### INPUT FOR THIS TASK:

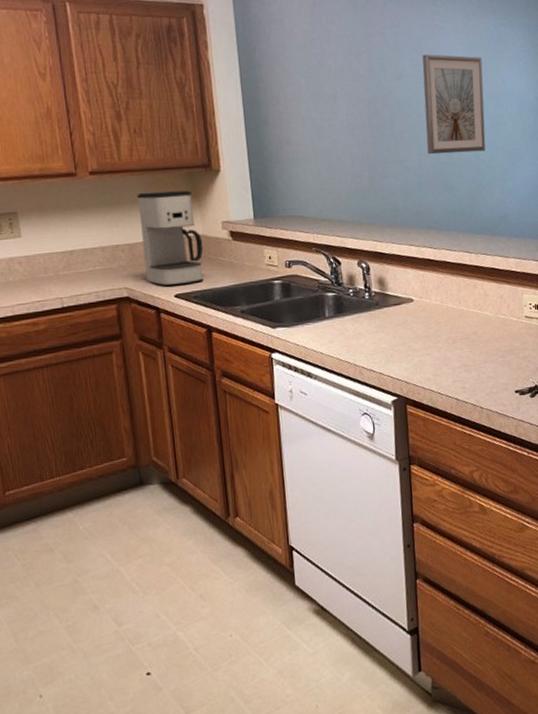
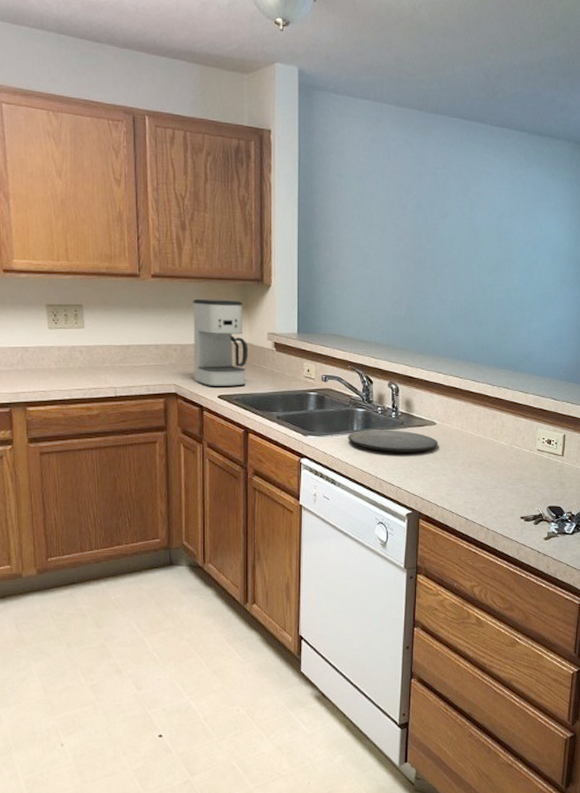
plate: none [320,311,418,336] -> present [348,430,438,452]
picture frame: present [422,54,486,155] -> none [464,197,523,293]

==

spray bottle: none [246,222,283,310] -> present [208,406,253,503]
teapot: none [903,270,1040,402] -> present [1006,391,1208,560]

==

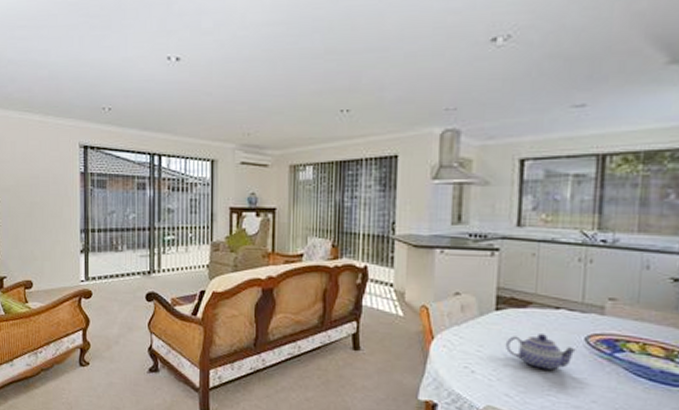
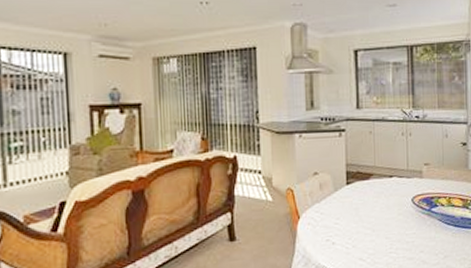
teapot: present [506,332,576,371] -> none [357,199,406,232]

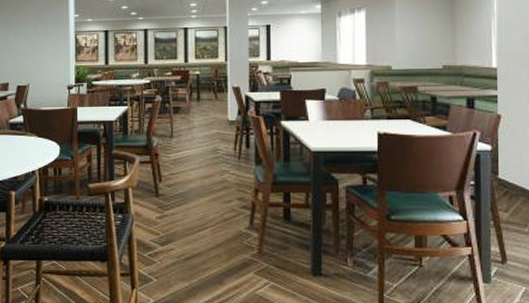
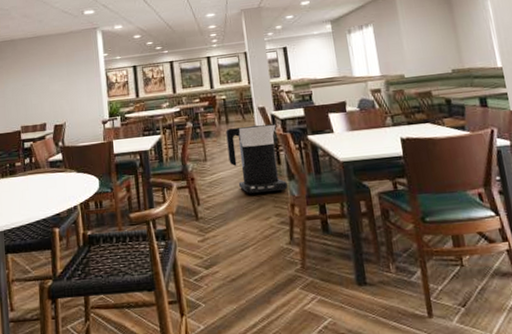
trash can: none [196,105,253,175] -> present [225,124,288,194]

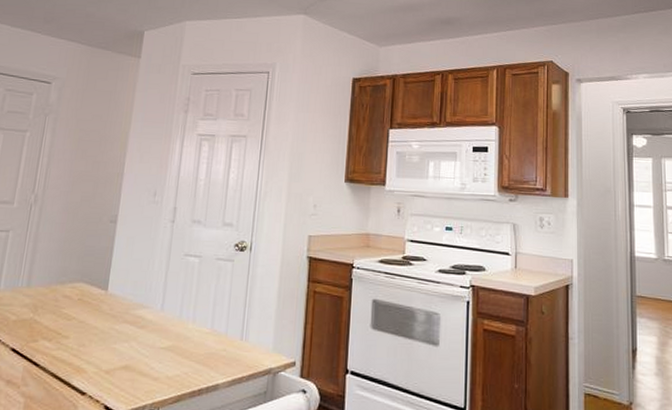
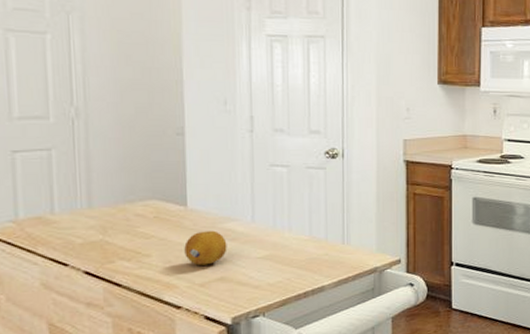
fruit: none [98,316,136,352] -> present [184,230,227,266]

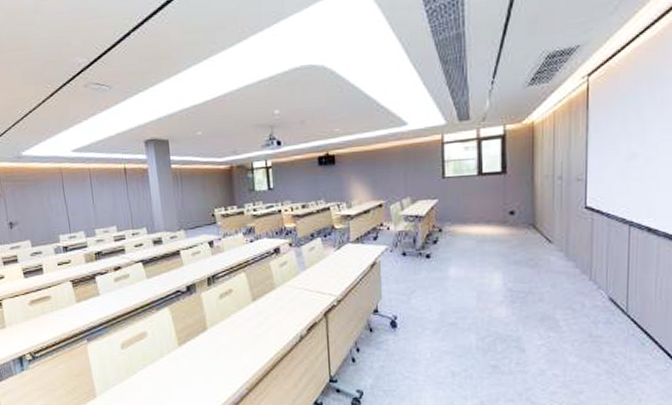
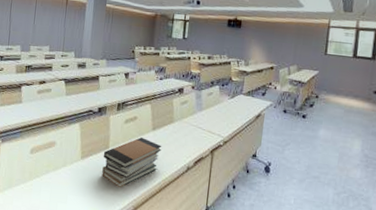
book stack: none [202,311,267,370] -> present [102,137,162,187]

### TASK REQUIREMENTS:
Could you repeat exactly the lines in the listing above from the one with "plate: none [320,311,418,336]" down to the one with "picture frame: present"? Include both of those lines.

### RESPONSE AREA:
plate: none [320,311,418,336] -> present [348,430,438,452]
picture frame: present [422,54,486,155] -> none [464,197,523,293]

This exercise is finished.